Schwere Vorwürfe gegen das Münchner Oberlandesgericht (OLG) und die Bundesanwaltschaft: Einer der Pflichtverteidiger von Beate Zschäpe behauptet im NSU-Prozess, dass unter anderem ein bedeutender Ermittlungsansatz pflichtenwidrig nicht weiter verfolgt worden sei.

München - Einer der Pflichtverteidiger von Beate Zschäpe hat im NSU-Prozess schwere Vorwürfe gegen das Münchner Oberlandesgericht (OLG) und die Bundesanwaltschaft erhoben. Rechtsanwalt Wolfgang Heer sagte, die Bundesanwaltschaft habe Aussagen einer mutmaßlichen Entlastungszeugin und damit einen „bedeutenden Ermittlungsansatz pflichtenwidrig nicht weiter verfolgt“. Auch der OLG-Senat sei dem nur widerwillig und letztlich erfolglos nachgegangen. Anklage und Gericht hätten damit die Grundsätze eines fairen Verfahrens für Zschäpe missachtet.

 

Anwalt Heer bezog sich dabei auf die Brandstiftung in der Zwickauer Fluchtwohnung, in der Zschäpe mit den beiden Terroristen Uwe Mundlos und Uwe Böhnhardt bis zu deren Freitod gelebt hatte. Zschäpe habe sich damit nach Ansicht der Bundesanwaltschaft des versuchten Mordes schuldig gemacht, weil sie das Leben ihrer betagten Nachbarin und zweier Handwerker gefährdet habe.

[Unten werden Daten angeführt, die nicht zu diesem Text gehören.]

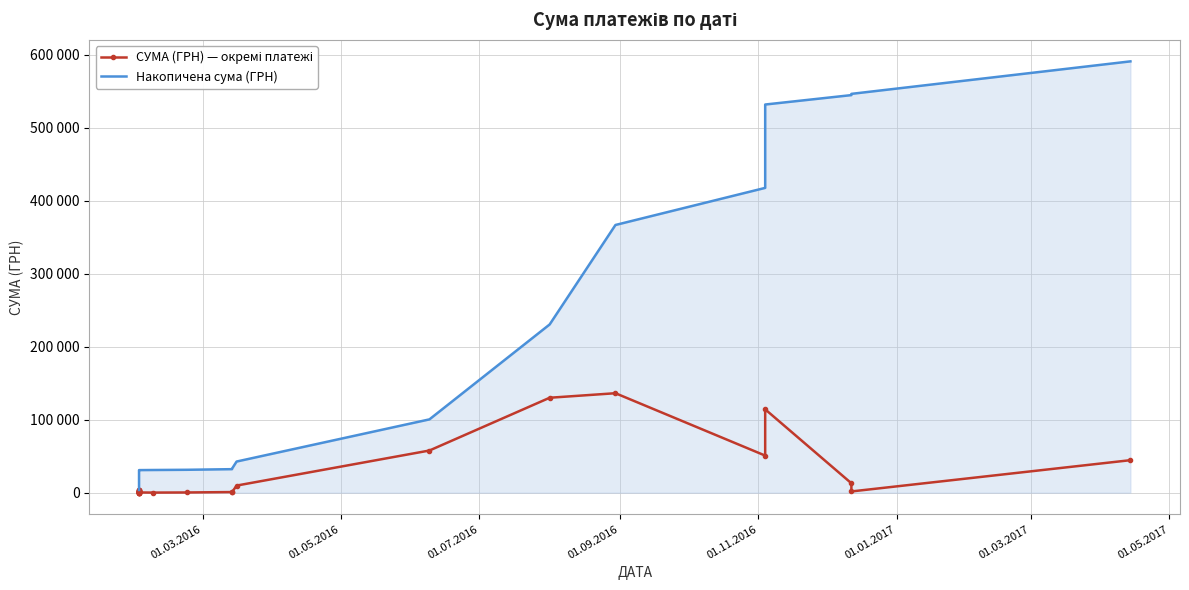

Which series has the largest total across all categories?

Накопичена сума (ГРН)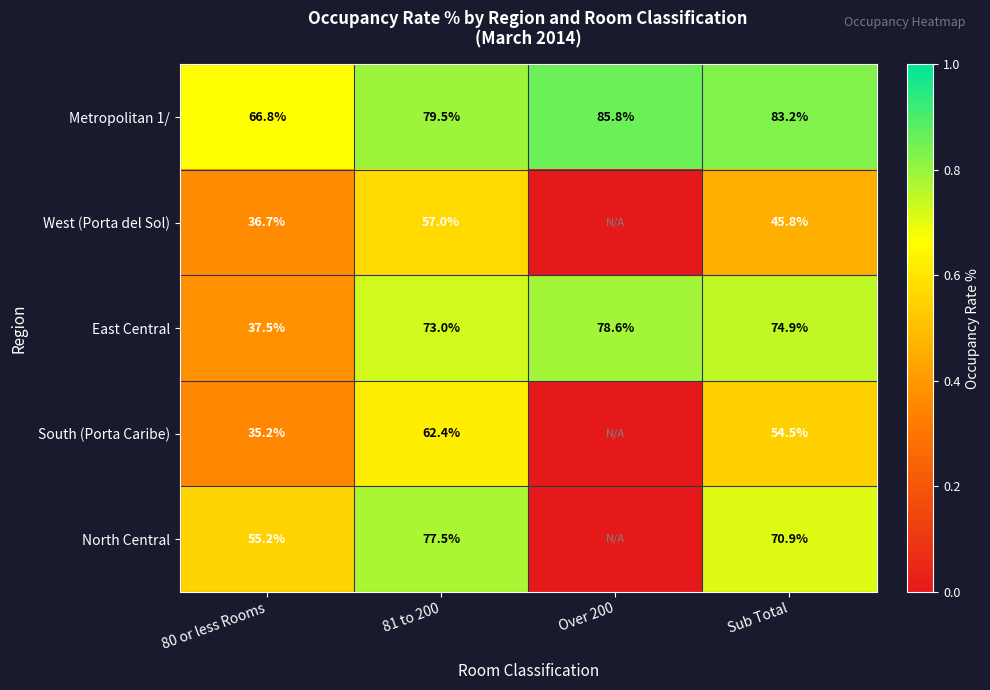

What is the difference between the East Central values at 80 or less Rooms and 81 to 200?

35.5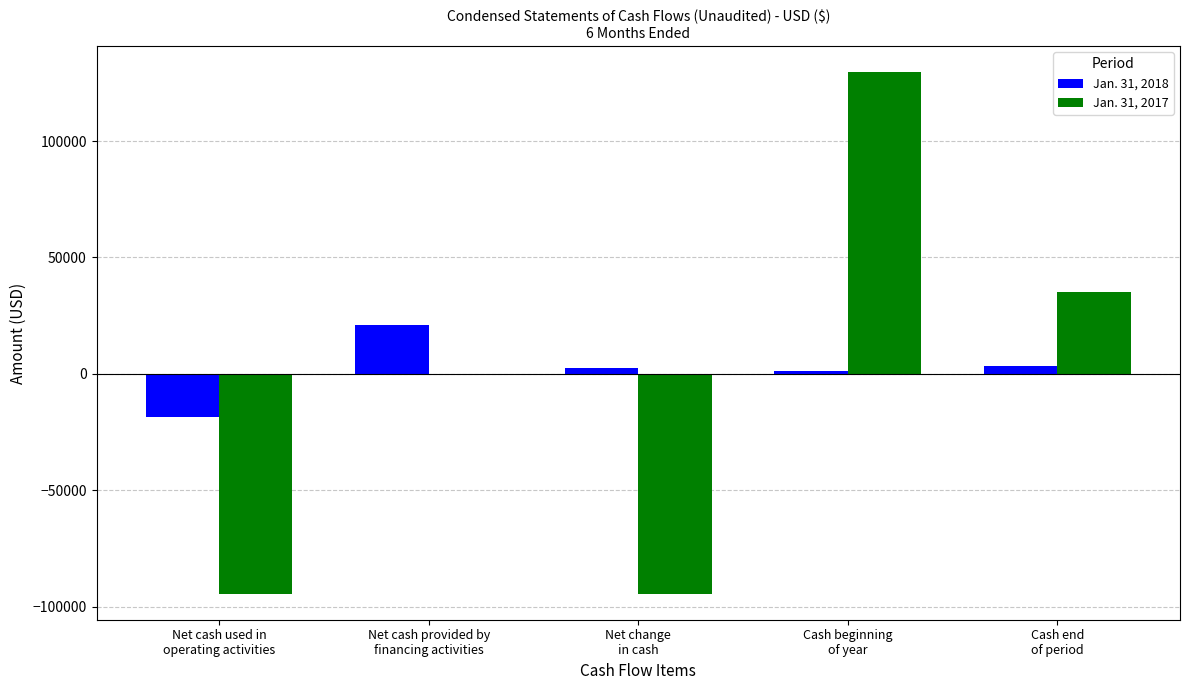

The Jan. 31, 2017 series shows 0 at Net cash provided by
financing activities. True or false?

True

Strafe wegen einfacher Brandstiftung gefordert

Die Aussagen der Nachbarin gegenüber der Polizei und eines Ermittlungsbeamten legten aber das Gegenteil nahe, so Heer. Auch Zschäpe habe ausgesagt, sie habe vor der Brandlegung bei der Nachbarin geklingelt und sie warnen wollen.

Die Justiz habe zu verantworten, dass eine unmittelbare Aussage der Nachbarin nicht rechtzeitig gesichert wurde, obwohl bekannt war, dass sich ihr Gesundheitszustand verschlechtere. Eine Verurteilung Zschäpes wegen versuchten Mordes komme auch deshalb nicht infrage, weil ihr dafür der Entschluss gefehlt habe. Möglich sei nur eine Strafe wegen einfacher Brandstiftung.

Zu allen anderen Punkten hatte Heer bereits Freispruch verlangt. Die Bundesanwaltschaft hält Zschäpe der Mittäterschaft an allen Verbrechen des „Nationalsozialistischen Untergrunds“ für schuldig. Dazu gehört vor allem eine Serie von zehn Morden aus Fremdenhass oder Hass auf den Staat. Neun der Opfer waren türkisch- oder griechischstämmige Gewerbetreibende, eines war eine Polizistin.